Boni-Deckel für alle kommt ab 2017!?


Die europäische Bankenaufsicht EBA teilte diesen Montag mit, dass 2017 der Boni-Deckel für alle Banken kommen soll. Ganz stimmt das allerdings nicht! Es sind nämlich inzwischen Ausnahmen für kleine Banken vorgesehen. Darunter werden in Deutschland wohl die meisten Sparkassen und Volksbanken fallen. Wir haben zusammengefasst, was genau sich ändert und wo es Ausnahmen geben wird.

Bei Boni denkt der Laie erstmal an dicke Manager die Millionen scheffeln, dabei sind variablen Zusatzleistungen, in der Banker-Realität, ein ganz üblicher Gehaltsanteil. Dann heißen diese manchmal auch nicht Boni, sondern zum Beispiel verantwortungsabhängige Zulagen. Der europäischen Bankenaufsicht EBA gefallen solche Sonderzahlungen aber gar nicht. Sie will ab Januar 2017 den Boni-Deckel nun endgültig für alle. 

Was bisher geschah..

Die Zahlung von übermäßigen Boni wurde weltweit als einer der Mitverursacher der Banken-Krise ausfindig gemacht. Durch das finanziell sehr lukrative Belohnen von kurzfristigen Unternehmensgewinnen, wurden in der Vergangenheit viele Banker und Manager zu übertrieben risikofreudigem Handeln animiert.

Reaktion auf diese Erkenntnis war, dass ab dem Jahr 2009, international erste Regulationen, zum Thema variable Vergütung in der Bankenbranche, verabschiedet wurden. Seit letztem Jahr dürfen Banker nun auch maximal das Doppelte ihres Fixgehaltes als variable Vergütung aka. Bonus verbuchen. 

Die neue Richtlinie für die Vergütung in der Bankenbranche 

Die neue Richtlinie zur Vergütung in der Bankenbranche soll, nach Meinung der EBA, nun wirkliche alle Zusatzleistungen dem sogenannten Bonusdeckel unterwerfen. Die EBA will das sicherstellen, indem grundsätzlich nur noch unter variablen und festen Einkommensformen unterschieden werden kann. Alle variablen Einkommensarten unterfallen dann direkt dem Bonusdeckel.

Zudem kann ein Teil der Boni dann nicht mehr direkt ausgezahlt werden. Vielmehr muss sich ein Teil der Auszahlung dann über mehrere Jahre verteilen und unter Umständen auch in Form von Unternehmensanteilen von statten gehen. 

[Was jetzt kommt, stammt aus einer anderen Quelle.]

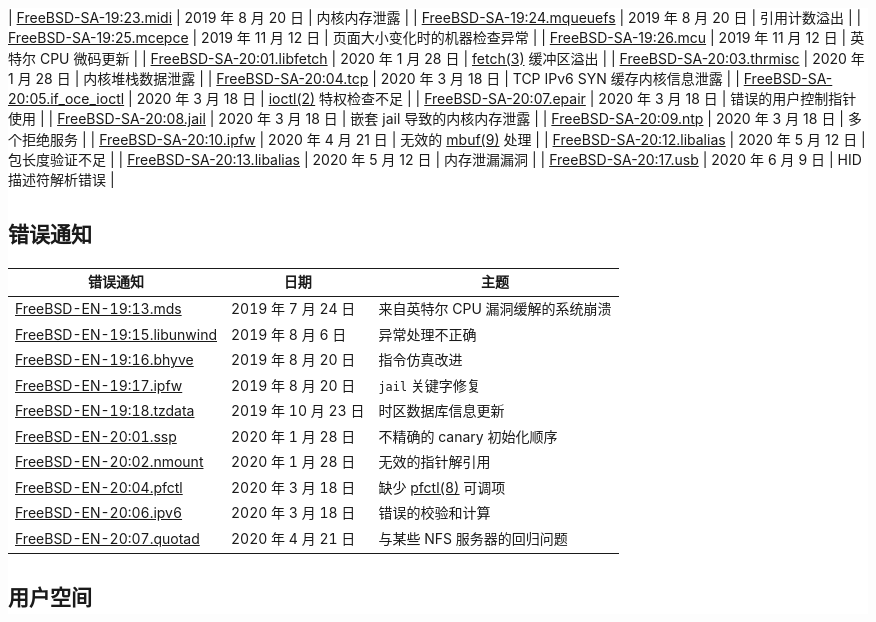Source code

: | [FreeBSD-SA-19:23.midi](https://www.freebsd.org/security/advisories/FreeBSD-SA-19:23.midi.asc)                 | 2019 年 8 月 20 日  | 内核内存泄露                                                                                   |
| [FreeBSD-SA-19:24.mqueuefs](https://www.freebsd.org/security/advisories/FreeBSD-SA-19:24.mqueuefs.asc)         | 2019 年 8 月 20 日  | 引用计数溢出                                                                                   |
| [FreeBSD-SA-19:25.mcepce](https://www.freebsd.org/security/advisories/FreeBSD-SA-19:25.mcepsc.asc)             | 2019 年 11 月 12 日 | 页面大小变化时的机器检查异常                                                                   |
| [FreeBSD-SA-19:26.mcu](https://www.freebsd.org/security/advisories/FreeBSD-SA-19:26.mcu.asc)                   | 2019 年 11 月 12 日 | 英特尔 CPU 微码更新                                                                            |
| [FreeBSD-SA-20:01.libfetch](https://www.freebsd.org/security/advisories/FreeBSD-SA-20:01.libfetch.asc)         | 2020 年 1 月 28 日  | [fetch(3)](https://man.freebsd.org/cgi/man.cgi?query=fetch&sektion=3&format=html) 缓冲区溢出   |
| [FreeBSD-SA-20:03.thrmisc](https://www.freebsd.org/security/advisories/FreeBSD-SA-20:03.thrmisc.asc)           | 2020 年 1 月 28 日  | 内核堆栈数据泄露                                                                               |
| [FreeBSD-SA-20:04.tcp](https://www.freebsd.org/security/advisories/FreeBSD-SA-20:04.tcp.asc)                   | 2020 年 3 月 18 日  | TCP IPv6 SYN 缓存内核信息泄露                                                                  |
| [FreeBSD-SA-20:05.if_oce_ioctl](https://www.freebsd.org/security/advisories/FreeBSD-SA-20:05.if_oce_ioctl.asc) | 2020 年 3 月 18 日  | [ioctl(2)](https://man.freebsd.org/cgi/man.cgi?query=ioctl&sektion=2&format=html) 特权检查不足 |
| [FreeBSD-SA-20:07.epair](https://www.freebsd.org/security/advisories/FreeBSD-SA-20:07.epair.asc)               | 2020 年 3 月 18 日  | 错误的用户控制指针使用                                                                         |
| [FreeBSD-SA-20:08.jail](https://www.freebsd.org/security/advisories/FreeBSD-SA-20:08.jail.asc)                 | 2020 年 3 月 18 日  | 嵌套 jail 导致的内核内存泄露                                                                   |
| [FreeBSD-SA-20:09.ntp](https://www.freebsd.org/security/advisories/FreeBSD-SA-20:09.ntp.asc)                   | 2020 年 3 月 18 日  | 多个拒绝服务                                                                                   |
| [FreeBSD-SA-20:10.ipfw](https://www.freebsd.org/security/advisories/FreeBSD-SA-20:10.ipfw.asc)                 | 2020 年 4 月 21 日  | 无效的 [mbuf(9)](https://man.freebsd.org/cgi/man.cgi?query=mbuf&sektion=9&format=html) 处理    |
| [FreeBSD-SA-20:12.libalias](https://www.freebsd.org/security/advisories/FreeBSD-SA-20:12.libalias.asc)         | 2020 年 5 月 12 日  | 包长度验证不足                                                                                 |
| [FreeBSD-SA-20:13.libalias](https://www.freebsd.org/security/advisories/FreeBSD-SA-20:13.libalias.asc)         | 2020 年 5 月 12 日  | 内存泄漏漏洞                                                                                   |
| [FreeBSD-SA-20:17.usb](https://www.freebsd.org/security/advisories/FreeBSD-SA-20:17.usb.asc)                   | 2020 年 6 月 9 日   | HID 描述符解析错误                                                                             |

## 错误通知

| 错误通知                                                                                                 | 日期                | 主题                                                                                          |
| -------------------------------------------------------------------------------------------------------| ------------------| --------------------------------------------------------------------------------------------|
| [FreeBSD-EN-19:13.mds](https://www.freebsd.org/security/advisories/FreeBSD-EN-19:13.mds.asc)             | 2019 年 7 月 24 日  | 来自英特尔 CPU 漏洞缓解的系统崩溃                                                             |
| [FreeBSD-EN-19:15.libunwind](https://www.freebsd.org/security/advisories/FreeBSD-EN-19:15.libunwind.asc) | 2019 年 8 月 6 日   | 异常处理不正确                                                                                |
| [FreeBSD-EN-19:16.bhyve](https://www.freebsd.org/security/advisories/FreeBSD-EN-19:16.bhyve.asc)         | 2019 年 8 月 20 日  | 指令仿真改进                                                                                  |
| [FreeBSD-EN-19:17.ipfw](https://www.freebsd.org/security/advisories/FreeBSD-EN-19:17.ipfw.asc)           | 2019 年 8 月 20 日  | `jail` 关键字修复                                                                             |
| [FreeBSD-EN-19:18.tzdata](https://www.freebsd.org/security/advisories/FreeBSD-EN-19:18.tzdata.asc)       | 2019 年 10 月 23 日 | 时区数据库信息更新                                                                            |
| [FreeBSD-EN-20:01.ssp](https://www.freebsd.org/security/advisories/FreeBSD-EN-20:01.ssp.asc)             | 2020 年 1 月 28 日  | 不精确的 canary 初始化顺序                                                                    |
| [FreeBSD-EN-20:02.nmount](https://www.freebsd.org/security/advisories/FreeBSD-EN-20:02.nmount.asc)       | 2020 年 1 月 28 日  | 无效的指针解引用                                                                              |
| [FreeBSD-EN-20:04.pfctl](https://www.freebsd.org/security/advisories/FreeBSD-EN-20:04.pfctl.asc)         | 2020 年 3 月 18 日  | 缺少 [pfctl(8)](https://man.freebsd.org/cgi/man.cgi?query=pfctl&sektion=8&format=html) 可调项 |
| [FreeBSD-EN-20:06.ipv6](https://www.freebsd.org/security/advisories/FreeBSD-EN-20:06.ipv6.asc)           | 2020 年 3 月 18 日  | 错误的校验和计算                                                                              |
| [FreeBSD-EN-20:07.quotad](https://www.freebsd.org/security/advisories/FreeBSD-EN-20:07.quotad.asc)       | 2020 年 4 月 21 日  | 与某些 NFS 服务器的回归问题                                                                   |


## 用户空间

Und wo gibt es nun Ausnahmen?

Ausnahmen sind seit neusten für kleine Banken vorgesehen. Besonders betroffen sind davon deutsche Sparkassen und Genossenschaftsbanken. Bei ihnen kann die Auszahlung eines Bonus im Rahmen einer Verhältnismäßigkeitsprüfung modifiziert werden. Das heißt zum Beispiel, dass Sparkassen, die durch Kommunen getragen werden, nicht zur Vergütung im Rahmen von Unternehmensanteilen gezwungen werden können. Da in den kleinen Banken die Boni aber in der Regel sowieso eher gering ausfallen, ist ein weiter Anwendungsrahmen für diese Ausnahme nicht ersichtlich.